Following extensive trawling through vast quantities of biological samples, a “ridiculously powerful” supercomputer has discovered over 100,000 new RNA viruses, including nine coronaviruses that have never before been discovered.
The findings, published in the journal Nature, and they describe how an international team of researchers used supercomputers to sift through 20 million gigabytes of gene sequence data from 5.7 million biological samples collected from a variety of sources, including everything from ice core samples to animal poop.
The research turned up 132,000 RNA viruses (only 15,000 of which were previously known to science) and nine new species of coronaviruses, which were previously unknown to science.
The team hopes that by compiling all of this vital information, their work will be able to be used to prevent future disease outbreaks – and perhaps even address the next major pandemic.
Virus genetic and spatial diversity in nature, as well as the interactions of a wide variety of animals with viruses, are all being studied at an unprecedented pace.
The hope is that if something like SARS-CoV-2 — the novel coronavirus that causes COVID-19 — reemerges, we won’t be caught off guard like we were last time “Dr.
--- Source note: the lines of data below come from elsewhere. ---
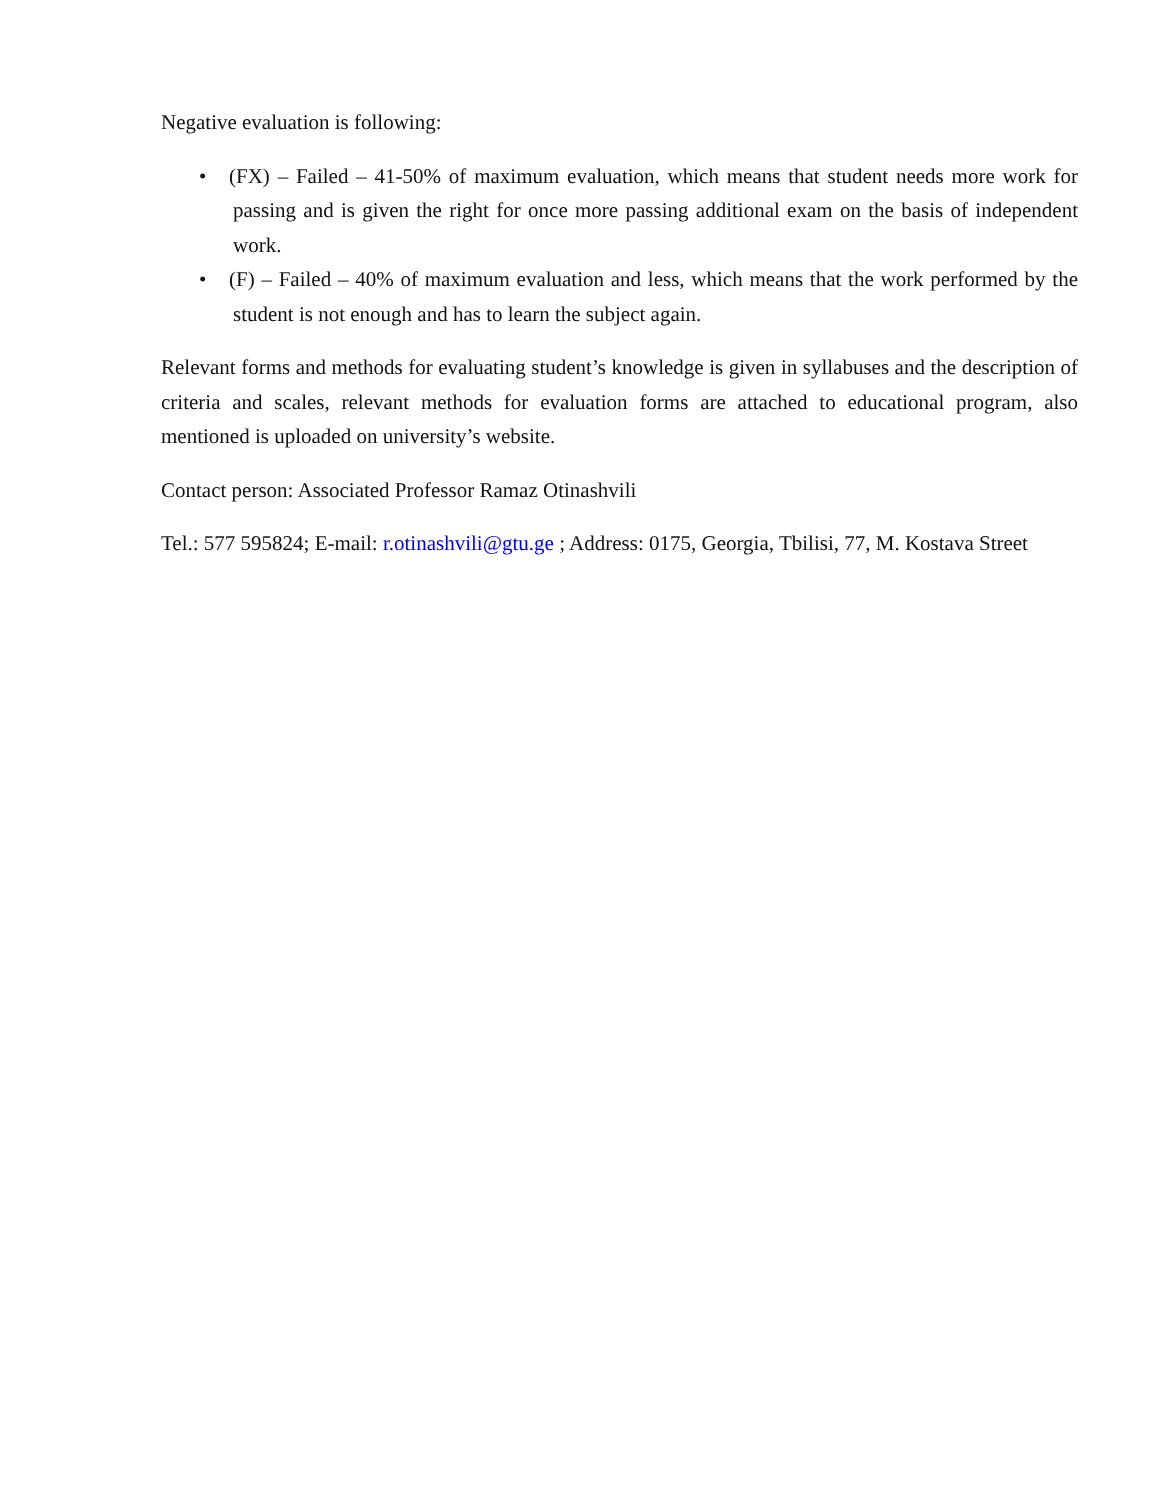Negative evaluation is following:
• (FX) – Failed – 41-50% of maximum evaluation, which means that student needs more work for passing and is given the right for once more passing additional exam on the basis of independent work.
• (F) – Failed – 40% of maximum evaluation and less, which means that the work performed by the student is not enough and has to learn the subject again.
Relevant forms and methods for evaluating student’s knowledge is given in syllabuses and the description of criteria and scales, relevant methods for evaluation forms are attached to educational program, also mentioned is uploaded on university’s website.
Contact person: Associated Professor Ramaz Otinashvili
Tel.: 577 595824; E-mail: r.otinashvili@gtu.ge ; Address: 0175, Georgia, Tbilisi, 77, M. Kostava Street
Artem Babaian, an independent researcher who worked on the project, said in a statement that the project was successful.
“These viruses can now be identified more easily, and their natural reservoirs can be identified more quickly as a result. The ultimate goal is for these infections to be identified and treated as soon as possible so that they do not spread and become pandemics.”
The blood of a patient who presents with an unidentified fever can be sequenced, allowing researchers to link the unknown virus in the human to a much larger database of known viruses.
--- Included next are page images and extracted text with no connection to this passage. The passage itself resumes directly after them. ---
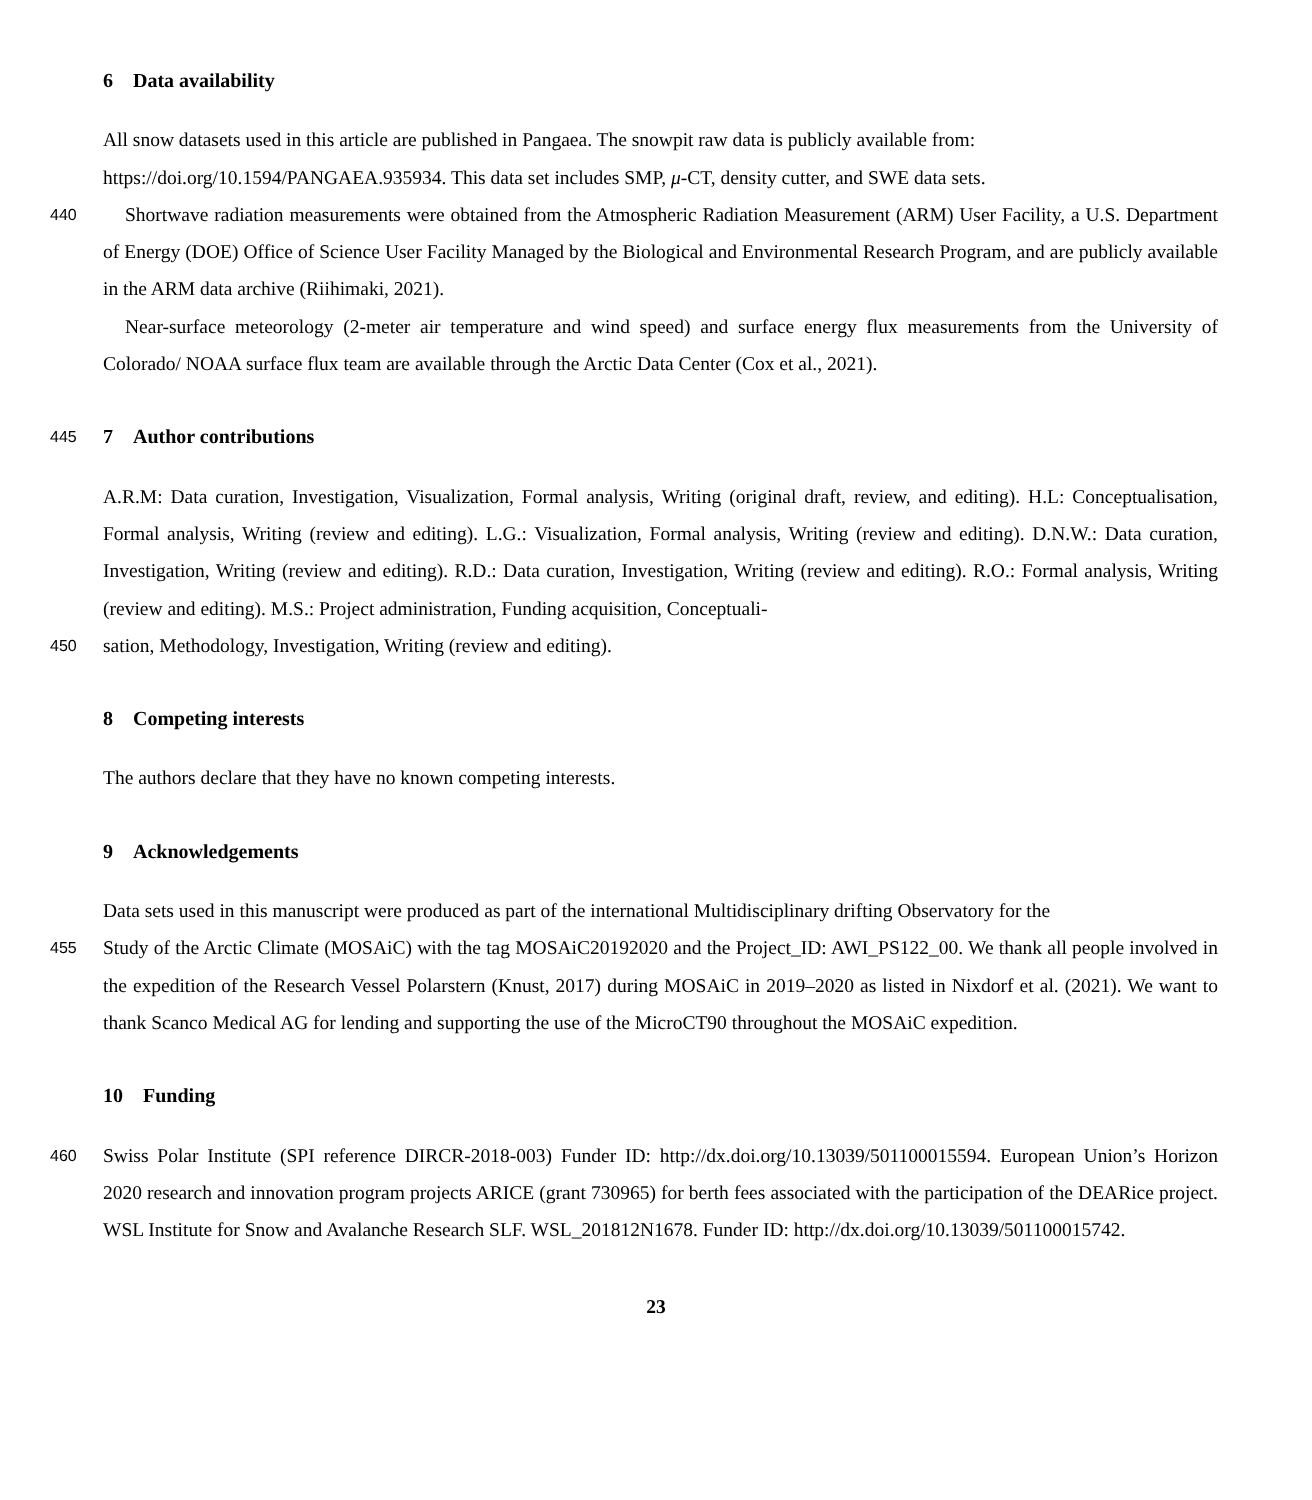6 Data availability
All snow datasets used in this article are published in Pangaea. The snowpit raw data is publicly available from:
https://doi.org/10.1594/PANGAEA.935934. This data set includes SMP, μ-CT, density cutter, and SWE data sets.
440
Shortwave radiation measurements were obtained from the Atmospheric Radiation Measurement (ARM) User Facility, a U.S. Department of Energy (DOE) Office of Science User Facility Managed by the Biological and Environmental Research Program, and are publicly available in the ARM data archive (Riihimaki, 2021).
Near-surface meteorology (2-meter air temperature and wind speed) and surface energy flux measurements from the University of Colorado/ NOAA surface flux team are available through the Arctic Data Center (Cox et al., 2021).
445
7 Author contributions
A.R.M: Data curation, Investigation, Visualization, Formal analysis, Writing (original draft, review, and editing). H.L: Conceptualisation, Formal analysis, Writing (review and editing). L.G.: Visualization, Formal analysis, Writing (review and editing). D.N.W.: Data curation, Investigation, Writing (review and editing). R.D.: Data curation, Investigation, Writing (review and editing). R.O.: Formal analysis, Writing (review and editing). M.S.: Project administration, Funding acquisition, Conceptuali-
450
sation, Methodology, Investigation, Writing (review and editing).
8 Competing interests
The authors declare that they have no known competing interests.
9 Acknowledgements
Data sets used in this manuscript were produced as part of the international Multidisciplinary drifting Observatory for the
455
Study of the Arctic Climate (MOSAiC) with the tag MOSAiC20192020 and the Project_ID: AWI_PS122_00. We thank all people involved in the expedition of the Research Vessel Polarstern (Knust, 2017) during MOSAiC in 2019–2020 as listed in Nixdorf et al. (2021). We want to thank Scanco Medical AG for lending and supporting the use of the MicroCT90 throughout the MOSAiC expedition.
10 Funding
460
Swiss Polar Institute (SPI reference DIRCR-2018-003) Funder ID: http://dx.doi.org/10.13039/501100015594. European Union’s Horizon 2020 research and innovation program projects ARICE (grant 730965) for berth fees associated with the participation of the DEARice project. WSL Institute for Snow and Avalanche Research SLF. WSL_201812N1678. Funder ID: http://dx.doi.org/10.13039/501100015742.
23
In the case of a patient in St. Louis who has a viral infection of unknown origin, you can now search through the database in about two minutes and connect that virus to, for example, an infected camel in Sub-Saharan Africa that was sampled in 2012,” Dr. Babaian explained.
Coronaviruses are notorious for spreading disease. The most well-known coronavirus at the moment is SARS-CoV-2, but there is also the SARS-CoV that emerged in 2002 and the MERS-CoV that causes Middle East respiratory syndrome (MERS).
In addition to these particularly dangerous coronaviruses, there are four other viruses that in most cases cause nothing more than a common cold in people.
The group of nine newly discovered coronaviruses is thought to have originated in animals such as pigs, birds, and bats, but it is not known whether they are capable of infecting humans.
The supercomputer used in this study has a computing capacity of 22,500 typical CPUs, which is significantly higher than the average.
For the same amount of money as this project cost ($24,000), a traditional supercomputer would take more than a year (not to mention hundreds of thousands of dollars) to complete the same analysis.
While the study has the potential to aid in improving pathogen surveillance in order to anticipate and mitigate future pandemics, Dr. Babaian insists that he began it as a “fun side project” because it was “fun.”
This one grew into something quite significant as far as side projects go.